Final Activity Report Summary - PURAT (Particles in the urban atmosphere: behaviour of fine and ultrafine particles, their spatial variation, and relationships with local policy action)

This project was concerned with exploring the spatial variability of fine (> 1 µm) and ultrafine (> 0.1 µm) particulates in urban atmospheric air. In the run-up phase of the project, quality assurance measures were developed for the field application of Particle size spectrometers (DMPS). Next, five specialised field experiments were conducted to collect urban aerosols at multiple points within the same city. The long-term experiment PURAT-0 in Leipzig established systematic differences in aerosol size distributions between an urban background and a roadside observation site. The distribution of aerosol particles in a narrow street canyon is a strong function of traffic density but also wind direction.

During the experiment PURAT-1, ambient size distributions were collected at a total of eleven observation sites, revealing differences in ultrafine particle number concentration of up to two orders of magnitude within the same city. Particle number concentrations in the size range 100-400 nm correlated well between different urban background sites. However, the correlation degraded for ultrafine particles, and when correlations to roadside sites were considered.

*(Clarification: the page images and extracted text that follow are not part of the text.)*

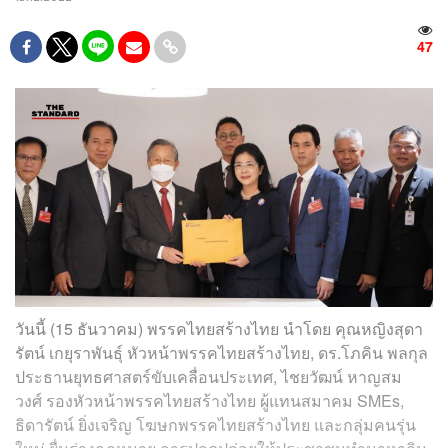
47
วันนี้ (15 ธันวาคม) พรรคไทยสร้างไทย นำโดย คุณหญิงสุดา
รัตน์ เกยุราพันธุ์ หัวหน้าพรรคไทยสร้างไทย, ดร.โภคิน พลกุล
ประธานยุทธศาสตร์ขับเคลื่อนประเทศ, ไชยวัฒน์ หาญสม
วงศ์ รองหัวหน้าพรรคไทยสร้างไทย ผู้แทนสมาคม SMEs,
ธิดารัตน์ ยิ่งเจริญ โฆษกพรรคไทยสร้างไทย และกลุ่มคนรุ่น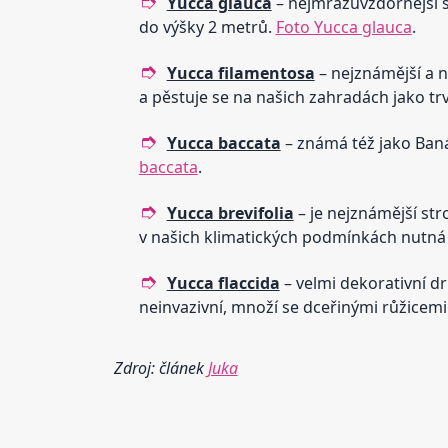
Yucca glauca
– nejmrazuvzdornější
do výšky 2 metrů.
Foto Yucca glauca
.
Yucca filamentosa
– nejznámější a 
a pěstuje se na našich zahradách jako tr
Yucca baccata
– známá též jako Ba
baccata
.
Yucca brevifolia
– je nejznámější s
v našich klimatických podmínkách nutná
Yucca flaccida
– velmi dekorativní dr
neinvazivní, množí se dceřinými růžicem
Zdroj: článek
Juka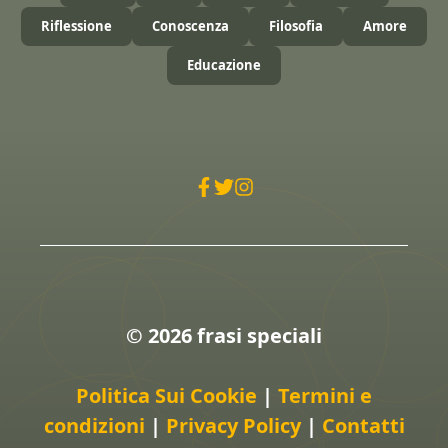
Riflessione
Conoscenza
Filosofia
Amore
Educazione
© 2026 frasi speciali
Politica Sui Cookie
|
Termini e
condizioni
|
Privacy Policy
|
Contatti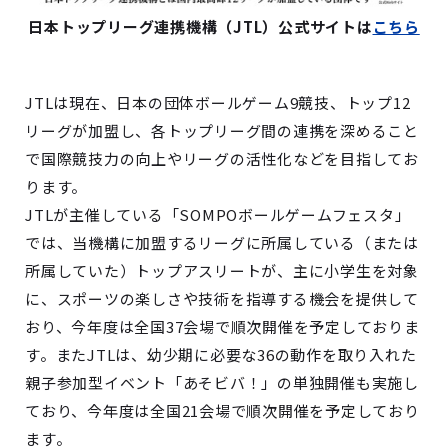
日本トップリーグ連携機構（JTL）公式サイトは
こちら
JTLは現在、日本の団体ボールゲーム9競技、トップ12
リーグが加盟し、各トップリーグ間の連携を深めること
で国際競技力の向上やリーグの活性化などを目指してお
ります。
JTLが主催している「SOMPOボールゲームフェスタ」
では、当機構に加盟するリーグに所属している（または
所属していた）トップアスリートが、主に小学生を対象
に、スポーツの楽しさや技術を指導する機会を提供して
おり、今年度は全国37会場で順次開催を予定しておりま
す。またJTLは、幼少期に必要な36の動作を取り入れた
親子参加型イベント「あそビバ！」の単独開催も実施し
ており、今年度は全国21会場で順次開催を予定しており
ます。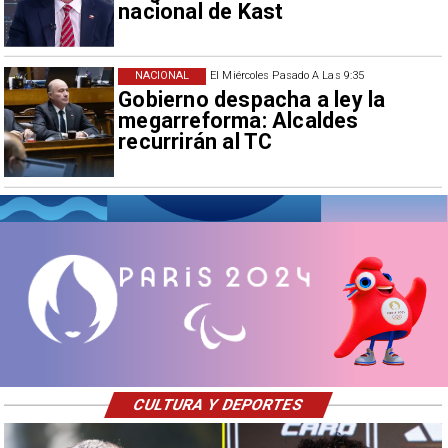
nacional de Kast
NACIONAL
El Miércoles Pasado A Las 9:35
Gobierno despacha a ley la
megarreforma: Alcaldes
recurrirán al TC
CULTURA Y DEPORTES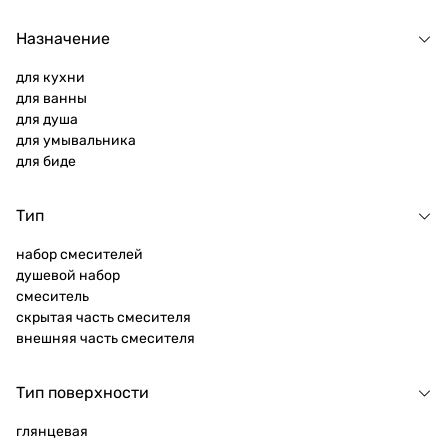
Назначение
для кухни
для ванны
для душа
для умывальника
для биде
Тип
набор смесителей
душевой набор
смеситель
скрытая часть смесителя
внешняя часть смесителя
Тип поверхности
глянцевая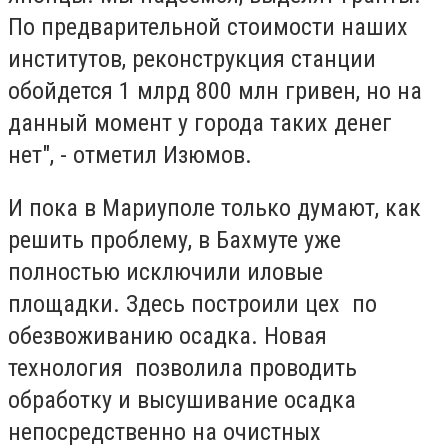
По предварительной стоимости наших
институтов, реконструкция станции
обойдется 1 млрд 800 млн гривен, но на
данный момент у города таких денег
нет", - отметил Изюмов.
И пока в Мариуполе только думают, как
решить проблему, в Бахмуте уже
полностью исключили иловые
площадки. Здесь построили цех по
обезвоживанию осадка. Новая
технология позволила проводить
обработку и высушивание осадка
непосредственно на очистных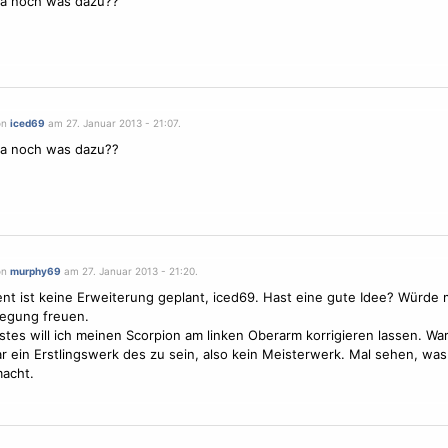
a noch was dazu??
on
iced69
am 27. Januar 2013 - 21:07.
a noch was dazu??
on
murphy69
am 27. Januar 2013 - 21:20.
t ist keine Erweiterung geplant, iced69. Hast eine gute Idee? Würde 
egung freuen.
stes will ich meinen Scorpion am linken Oberarm korrigieren lassen. Wa
r ein Erstlingswerk des zu sein, also kein Meisterwerk. Mal sehen, was
acht.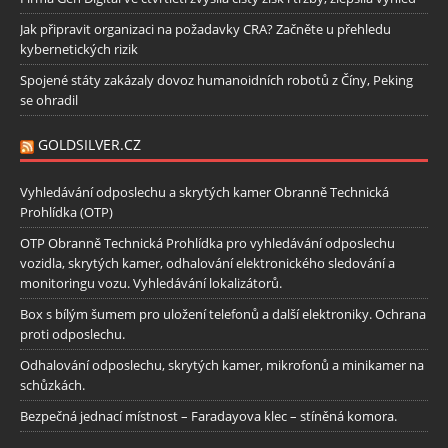
Jak připravit organizaci na požadavky CRA? Začněte u přehledu
kybernetických rizik
Spojené státy zakázaly dovoz humanoidních robotů z Číny, Peking
se ohradil
GOLDSILVER.CZ
Vyhledávání odposlechu a skrytých kamer Obranně Technická
Prohlídka (OTP)
OTP Obranně Technická Prohlídka pro vyhledávání odposlechu
vozidla, skrytých kamer, odhalování elektronického sledování a
monitoringu vozu. Vyhledávání lokalizátorů.
Box s bílým šumem pro uložení telefonů a další elektroniky. Ochrana
proti odposlechu.
Odhalování odposlechu, skrytých kamer, mikrofonů a minikamer na
schůzkách.
Bezpečná jednací místnost – Faradayova klec – stíněná komora.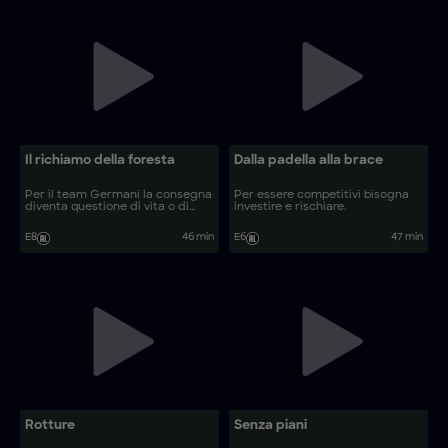
Il richiamo della foresta
Dalla padella alla brace
Per il team Germani la consegna
Per essere competitivi bisogna
diventa questione di vita o di
investire e rischiare.
morte.
E8
46 min
E6
47 min
Rotture
Senza piani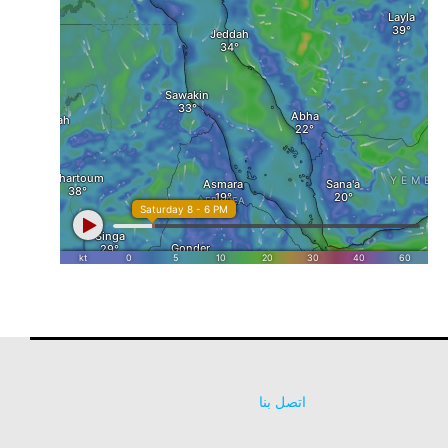
اتصل بنا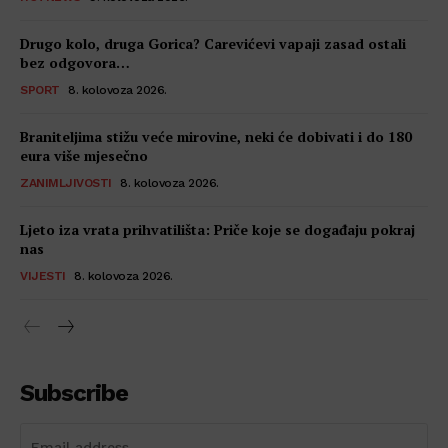
Drugo kolo, druga Gorica? Carevićevi vapaji zasad ostali
bez odgovora…
SPORT
8. kolovoza 2026.
Braniteljima stižu veće mirovine, neki će dobivati i do 180
eura više mjesečno
ZANIMLJIVOSTI
8. kolovoza 2026.
Ljeto iza vrata prihvatilišta: Priče koje se događaju pokraj
nas
VIJESTI
8. kolovoza 2026.
Subscribe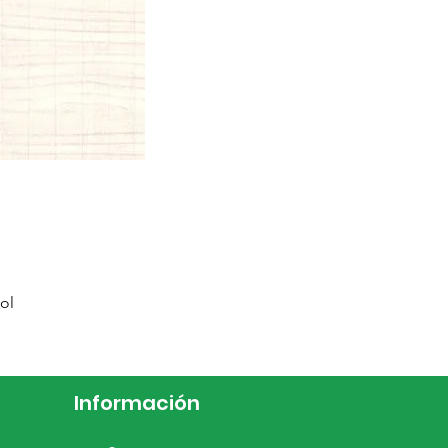
ol
Información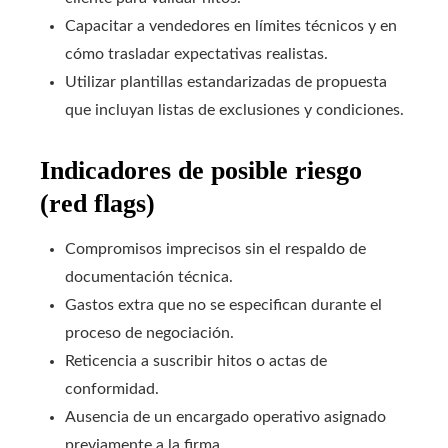
Capacitar a vendedores en límites técnicos y en
cómo trasladar expectativas realistas.
Utilizar plantillas estandarizadas de propuesta
que incluyan listas de exclusiones y condiciones.
Indicadores de posible riesgo
(red flags)
Compromisos imprecisos sin el respaldo de
documentación técnica.
Gastos extra que no se especifican durante el
proceso de negociación.
Reticencia a suscribir hitos o actas de
conformidad.
Ausencia de un encargado operativo asignado
previamente a la firma.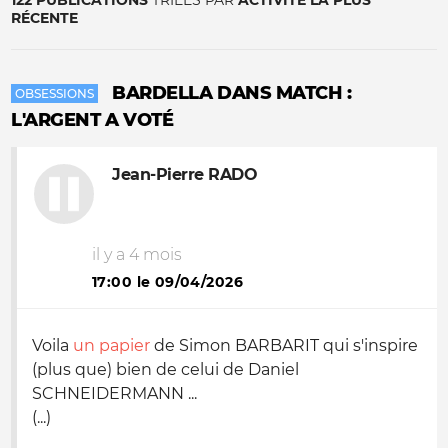
122 PUBLICATIONS
TRIÉES PAR
ACTIVITÉ LA PLUS
RÉCENTE
BARDELLA DANS MATCH :
OBSESSIONS
L'ARGENT A VOTÉ
Jean-Pierre RADO
il y a 4 mois
17:00 le 09/04/2026
Voila
un papier
de Simon BARBARIT qui s'inspire
(plus que) bien de celui de Daniel
SCHNEIDERMANN ...
(...)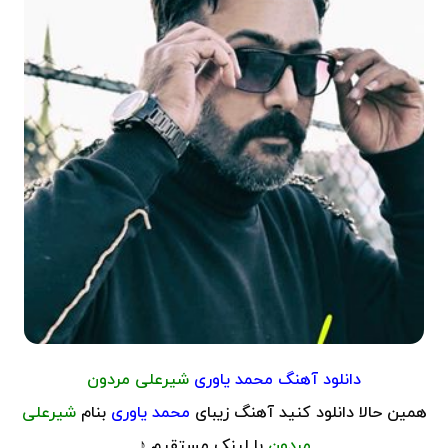
دانلود آهنگ
محمد یاوری
شیرعلی مردون
همین حالا دانلود کنید آهنگ زیبای
محمد یاوری
بنام
شیرعلی
مردون
با لینک مستقیم ♪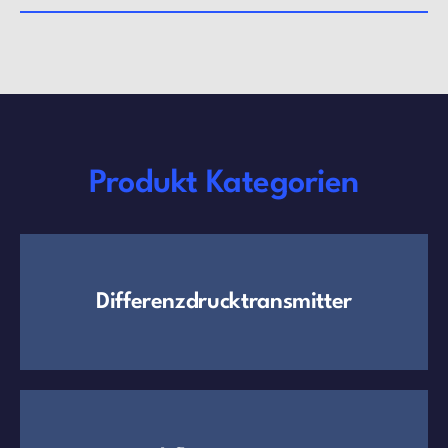
Produkt Kategorien
Differenzdrucktransmitter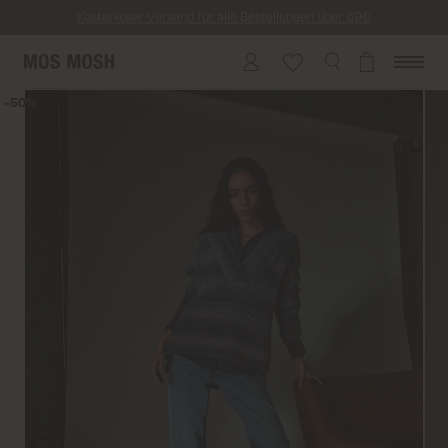
Kostenloser Versand für alle Bestellungen über 69€
Kosten für Rücksendung ab 6.50€
Lieferung innerhalb von 2-5 Tagen
50%
50%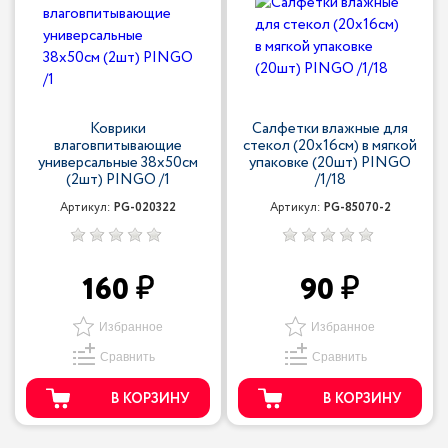
Коврики
Салфетки влажные для
влаговпитывающие
стекол (20х16см) в мягкой
универсальные 38x50см
упаковке (20шт) PINGO
(2шт) PINGO /1
/1/18
Артикул:
PG-020322
Артикул:
PG-85070-2
160
90
Избранное
Избранное
Сравнить
Сравнить
В КОРЗИНУ
В КОРЗИНУ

During the three-month experiment PURAT-2 in the vicinity of the Berlin urban motorway, concentrations of ultrafine particles were measured that range among the highest that have been reported in Germany.

A three-dimensional emission and transport simulation confirmed the spatial patterns of aerosol dispersion around the motorway. Results from PURAT-3 and 4 in Leipzig, confirmed that the particle size distribution is far from spatially homogeneous in the microscale environment around a densely built-up street canyon. The general result is that the number of ultrafine particles tends to be far less homogeneously distributed than particle mass concentrations. The data collected will be of considerable importance for future works, such as an assessment of urban residents' exposure to ultrafine particles, the determination of vehicle emission factors as well as the validation of urban microscale dispersion models.